Add the precooked assorted meats, stock fish and cleaned and deboned dry fish to the soup, Cook on medium heat for another 5 to 10 mins, or till meat is warmed through. Stir at close intervals to prevent burning. Remember to taste for seasoning and adjust accordingly.
Add the chopped onions and chopped fresh pepper, allow to simmer for about a minute, then add in the chopped Kale vegetable. Stir in the veggies and turn off heat.
Cooking with raw meat
Add raw meats to pot, and bring to boil, then add 1/2 of the chopped onions, dry pepper, crayfish, bouillion powder, salt.
When the meat is cooked, add palm oil then the ground ogbono. After about a minute you will notice the ogbono thicken the soup. If it is too thick, add more water to thin it out to your desired consistency.

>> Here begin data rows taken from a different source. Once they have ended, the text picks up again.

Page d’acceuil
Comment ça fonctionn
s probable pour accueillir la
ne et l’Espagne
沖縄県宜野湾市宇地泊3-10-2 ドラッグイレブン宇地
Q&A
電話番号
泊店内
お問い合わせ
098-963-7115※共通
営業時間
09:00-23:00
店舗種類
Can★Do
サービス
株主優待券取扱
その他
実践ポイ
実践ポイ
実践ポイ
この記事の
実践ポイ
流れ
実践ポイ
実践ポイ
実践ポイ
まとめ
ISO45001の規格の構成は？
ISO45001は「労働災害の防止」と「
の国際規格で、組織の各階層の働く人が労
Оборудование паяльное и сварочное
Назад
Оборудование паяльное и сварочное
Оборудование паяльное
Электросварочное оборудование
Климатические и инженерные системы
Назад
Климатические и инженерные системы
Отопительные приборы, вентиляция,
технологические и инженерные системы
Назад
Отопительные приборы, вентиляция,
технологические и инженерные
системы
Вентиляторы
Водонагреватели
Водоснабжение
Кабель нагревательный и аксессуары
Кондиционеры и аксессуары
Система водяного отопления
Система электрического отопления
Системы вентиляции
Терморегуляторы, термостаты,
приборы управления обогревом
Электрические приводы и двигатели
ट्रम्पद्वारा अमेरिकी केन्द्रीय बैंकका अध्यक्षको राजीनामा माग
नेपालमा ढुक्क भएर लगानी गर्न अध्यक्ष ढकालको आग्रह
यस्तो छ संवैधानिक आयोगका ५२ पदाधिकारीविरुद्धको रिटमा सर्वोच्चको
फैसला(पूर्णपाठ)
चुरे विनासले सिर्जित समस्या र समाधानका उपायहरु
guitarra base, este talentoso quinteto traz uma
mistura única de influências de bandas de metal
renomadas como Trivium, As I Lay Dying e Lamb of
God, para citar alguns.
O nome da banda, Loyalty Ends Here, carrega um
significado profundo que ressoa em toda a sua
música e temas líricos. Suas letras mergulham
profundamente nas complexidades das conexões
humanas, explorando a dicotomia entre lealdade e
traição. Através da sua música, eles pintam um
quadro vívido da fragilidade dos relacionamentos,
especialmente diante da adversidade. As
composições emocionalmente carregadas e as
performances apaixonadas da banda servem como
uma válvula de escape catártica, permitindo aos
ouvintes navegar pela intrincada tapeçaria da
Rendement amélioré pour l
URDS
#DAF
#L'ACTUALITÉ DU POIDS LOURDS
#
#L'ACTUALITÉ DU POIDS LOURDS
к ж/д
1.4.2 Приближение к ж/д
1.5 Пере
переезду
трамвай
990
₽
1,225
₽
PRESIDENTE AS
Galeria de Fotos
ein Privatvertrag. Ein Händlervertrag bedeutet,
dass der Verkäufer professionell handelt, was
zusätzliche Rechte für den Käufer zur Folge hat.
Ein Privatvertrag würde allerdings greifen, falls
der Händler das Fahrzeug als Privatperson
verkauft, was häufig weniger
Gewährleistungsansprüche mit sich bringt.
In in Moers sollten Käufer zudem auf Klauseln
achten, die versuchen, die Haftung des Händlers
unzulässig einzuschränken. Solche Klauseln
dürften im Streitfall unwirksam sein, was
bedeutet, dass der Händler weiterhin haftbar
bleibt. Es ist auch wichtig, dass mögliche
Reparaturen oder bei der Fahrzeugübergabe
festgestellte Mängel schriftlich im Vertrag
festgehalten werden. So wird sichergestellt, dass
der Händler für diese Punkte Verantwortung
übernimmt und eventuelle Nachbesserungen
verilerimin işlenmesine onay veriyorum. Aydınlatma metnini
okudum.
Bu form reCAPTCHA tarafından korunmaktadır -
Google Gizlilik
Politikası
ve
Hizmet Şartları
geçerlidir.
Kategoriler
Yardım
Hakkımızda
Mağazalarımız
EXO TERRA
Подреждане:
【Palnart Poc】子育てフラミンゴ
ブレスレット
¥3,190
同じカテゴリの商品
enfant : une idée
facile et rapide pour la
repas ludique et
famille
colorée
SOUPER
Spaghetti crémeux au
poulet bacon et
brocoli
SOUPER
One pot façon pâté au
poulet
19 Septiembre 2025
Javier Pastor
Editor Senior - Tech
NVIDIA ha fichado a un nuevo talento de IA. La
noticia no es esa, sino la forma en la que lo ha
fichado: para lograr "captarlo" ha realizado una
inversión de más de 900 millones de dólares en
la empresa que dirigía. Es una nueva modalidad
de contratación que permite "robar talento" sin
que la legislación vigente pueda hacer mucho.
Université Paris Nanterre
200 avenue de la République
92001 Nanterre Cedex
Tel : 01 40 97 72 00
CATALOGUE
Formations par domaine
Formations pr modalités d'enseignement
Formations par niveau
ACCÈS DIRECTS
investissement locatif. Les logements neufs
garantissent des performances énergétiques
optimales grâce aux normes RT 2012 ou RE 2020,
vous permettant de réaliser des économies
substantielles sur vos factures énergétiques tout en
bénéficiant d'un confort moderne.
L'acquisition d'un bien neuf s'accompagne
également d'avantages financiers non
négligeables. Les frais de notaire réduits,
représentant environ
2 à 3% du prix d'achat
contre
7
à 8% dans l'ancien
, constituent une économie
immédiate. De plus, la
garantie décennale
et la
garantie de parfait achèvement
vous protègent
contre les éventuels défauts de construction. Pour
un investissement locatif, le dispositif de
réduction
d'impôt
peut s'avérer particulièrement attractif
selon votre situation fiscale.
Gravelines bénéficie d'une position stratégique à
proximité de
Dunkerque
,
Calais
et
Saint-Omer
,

Taste for seasoning and adjust accordingly. Allow the ogbono cook for about 10 minutes on low heat while stirring at close intervals to prevent burning.
Add the chopped onions and fresh pepper, allow simmer for about a minute, then add your kale leaves.
Stir in the kale and turn off the heat. Let the rsidual heat lightly cook the vegetables.
Notes
If using dry pepper, add it when cooking the meats. If using fresh chopped peppers, I like to add it towards the end of the cooking time at the same time the chopped onions is added.
As per ingredients list, you need two onions when cooking with raw meats. If cooking with precooked meats, you need only one onion because the second onion would have been used while cooking the meat.
Salt and bouillion; If cooking with precooked meats, you just need a little salt and bouillion powder to adjust seasoning since the meat stock is preseasoned. But if cooking with raw meat, start with 1 1/2 Tablespoon of bouillion and about 1 teaspoon of salt and adjust it from there based on individual tastes.